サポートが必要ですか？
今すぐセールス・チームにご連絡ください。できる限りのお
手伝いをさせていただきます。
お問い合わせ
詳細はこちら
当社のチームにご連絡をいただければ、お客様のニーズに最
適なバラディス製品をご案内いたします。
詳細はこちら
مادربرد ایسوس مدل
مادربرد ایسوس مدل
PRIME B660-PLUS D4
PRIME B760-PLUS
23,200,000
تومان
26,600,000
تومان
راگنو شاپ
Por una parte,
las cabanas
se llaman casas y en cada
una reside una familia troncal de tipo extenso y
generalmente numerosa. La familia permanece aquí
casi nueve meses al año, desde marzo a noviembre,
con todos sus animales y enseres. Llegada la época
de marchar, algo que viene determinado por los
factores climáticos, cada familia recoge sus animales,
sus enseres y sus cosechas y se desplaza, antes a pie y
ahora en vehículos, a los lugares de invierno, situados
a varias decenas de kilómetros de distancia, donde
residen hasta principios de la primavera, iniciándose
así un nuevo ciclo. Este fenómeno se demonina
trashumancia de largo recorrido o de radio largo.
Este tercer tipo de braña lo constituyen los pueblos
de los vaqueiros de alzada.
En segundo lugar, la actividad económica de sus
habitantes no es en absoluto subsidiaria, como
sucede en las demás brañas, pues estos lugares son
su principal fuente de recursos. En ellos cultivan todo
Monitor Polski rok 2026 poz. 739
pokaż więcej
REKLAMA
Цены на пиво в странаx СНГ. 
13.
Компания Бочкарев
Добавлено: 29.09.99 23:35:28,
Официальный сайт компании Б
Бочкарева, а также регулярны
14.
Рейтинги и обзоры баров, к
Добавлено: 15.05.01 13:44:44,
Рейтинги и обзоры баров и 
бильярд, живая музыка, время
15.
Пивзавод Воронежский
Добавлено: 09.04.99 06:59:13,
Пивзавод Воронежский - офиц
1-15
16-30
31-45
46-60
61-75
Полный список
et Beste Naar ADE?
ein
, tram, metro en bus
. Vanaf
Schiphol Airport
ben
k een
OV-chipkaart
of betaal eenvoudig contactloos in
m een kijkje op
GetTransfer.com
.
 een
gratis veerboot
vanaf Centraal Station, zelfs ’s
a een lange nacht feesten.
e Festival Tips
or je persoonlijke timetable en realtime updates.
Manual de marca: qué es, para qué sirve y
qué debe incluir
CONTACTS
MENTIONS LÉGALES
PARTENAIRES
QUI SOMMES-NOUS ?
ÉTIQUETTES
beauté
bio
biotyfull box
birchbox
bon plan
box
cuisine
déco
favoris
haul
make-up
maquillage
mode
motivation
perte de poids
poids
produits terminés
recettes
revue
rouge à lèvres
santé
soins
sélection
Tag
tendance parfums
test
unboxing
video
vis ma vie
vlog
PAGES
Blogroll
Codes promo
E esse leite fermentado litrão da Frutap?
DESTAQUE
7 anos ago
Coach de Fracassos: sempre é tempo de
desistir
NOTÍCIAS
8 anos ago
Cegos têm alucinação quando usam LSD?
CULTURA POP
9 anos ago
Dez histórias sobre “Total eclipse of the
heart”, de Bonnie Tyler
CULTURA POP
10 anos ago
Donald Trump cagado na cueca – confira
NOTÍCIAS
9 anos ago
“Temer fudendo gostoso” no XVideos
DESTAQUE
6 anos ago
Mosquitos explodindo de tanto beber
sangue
☆ ☆ ☆ ☆ ☆ ☆ ☆
* _EXERCISE INSTRUCTIONS_:
Lay out every line of text from the entries above as a JSON list of strings, one string per line, leaving out blank lines.

* _TASK SOLUTION_:
[
  "サポートが必要ですか？",
  "今すぐセールス・チームにご連絡ください。できる限りのお",
  "手伝いをさせていただきます。",
  "お問い合わせ",
  "詳細はこちら",
  "当社のチームにご連絡をいただければ、お客様のニーズに最",
  "適なバラディス製品をご案内いたします。",
  "詳細はこちら",
  "مادربرد ایسوس مدل",
  "مادربرد ایسوس مدل",
  "PRIME B660-PLUS D4",
  "PRIME B760-PLUS",
  "23,200,000",
  "تومان",
  "26,600,000",
  "تومان",
  "راگنو شاپ",
  "Por una parte,",
  "las cabanas",
  "se llaman casas y en cada",
  "una reside una familia troncal de tipo extenso y",
  "generalmente numerosa. La familia permanece aquí",
  "casi nueve meses al año, desde marzo a noviembre,",
  "con todos sus animales y enseres. Llegada la época",
  "de marchar, algo que viene determinado por los",
  "factores climáticos, cada familia recoge sus animales,",
  "sus enseres y sus cosechas y se desplaza, antes a pie y",
  "ahora en vehículos, a los lugares de invierno, situados",
  "a varias decenas de kilómetros de distancia, donde",
  "residen hasta principios de la primavera, iniciándose",
  "así un nuevo ciclo. Este fenómeno se demonina",
  "trashumancia de largo recorrido o de radio largo.",
  "Este tercer tipo de braña lo constituyen los pueblos",
  "de los vaqueiros de alzada.",
  "En segundo lugar, la actividad económica de sus",
  "habitantes no es en absoluto subsidiaria, como",
  "sucede en las demás brañas, pues estos lugares son",
  "su principal fuente de recursos. En ellos cultivan todo",
  "Monitor Polski rok 2026 poz. 739",
  "pokaż więcej",
  "REKLAMA",
  "Цены на пиво в странаx СНГ. ",
  "13.",
  "Компания Бочкарев",
  "Добавлено: 29.09.99 23:35:28,",
  "Официальный сайт компании Б",
  "Бочкарева, а также регулярны",
  "14.",
  "Рейтинги и обзоры баров, к",
  "Добавлено: 15.05.01 13:44:44,",
  "Рейтинги и обзоры баров и ",
  "бильярд, живая музыка, время",
  "15.",
  "Пивзавод Воронежский",
  "Добавлено: 09.04.99 06:59:13,",
  "Пивзавод Воронежский - офиц",
  "1-15",
  "16-30",
  "31-45",
  "46-60",
  "61-75",
  "Полный список",
  "et Beste Naar ADE?",
  "ein",
  ", tram, metro en bus",
  ". Vanaf",
  "Schiphol Airport",
  "ben",
  "k een",
  "OV-chipkaart",
  "of betaal eenvoudig contactloos in",
  "m een kijkje op",
  "GetTransfer.com",
  ".",
  " een",
  "gratis veerboot",
  "vanaf Centraal Station, zelfs ’s",
  "a een lange nacht feesten.",
  "e Festival Tips",
  "or je persoonlijke timetable en realtime updates.",
  "Manual de marca: qué es, para qué sirve y",
  "qué debe incluir",
  "CONTACTS",
  "MENTIONS LÉGALES",
  "PARTENAIRES",
  "QUI SOMMES-NOUS ?",
  "ÉTIQUETTES",
  "beauté",
  "bio",
  "biotyfull box",
  "birchbox",
  "bon plan",
  "box",
  "cuisine",
  "déco",
  "favoris",
  "haul",
  "make-up",
  "maquillage",
  "mode",
  "motivation",
  "perte de poids",
  "poids",
  "produits terminés",
  "recettes",
  "revue",
  "rouge à lèvres",
  "santé",
  "soins",
  "sélection",
  "Tag",
  "tendance parfums",
  "test",
  "unboxing",
  "video",
  "vis ma vie",
  "vlog",
  "PAGES",
  "Blogroll",
  "Codes promo",
  "E esse leite fermentado litrão da Frutap?",
  "DESTAQUE",
  "7 anos ago",
  "Coach de Fracassos: sempre é tempo de",
  "desistir",
  "NOTÍCIAS",
  "8 anos ago",
  "Cegos têm alucinação quando usam LSD?",
  "CULTURA POP",
  "9 anos ago",
  "Dez histórias sobre “Total eclipse of the",
  "heart”, de Bonnie Tyler",
  "CULTURA POP",
  "10 anos ago",
  "Donald Trump cagado na cueca – confira",
  "NOTÍCIAS",
  "9 anos ago",
  "“Temer fudendo gostoso” no XVideos",
  "DESTAQUE",
  "6 anos ago",
  "Mosquitos explodindo de tanto beber",
  "sangue"
]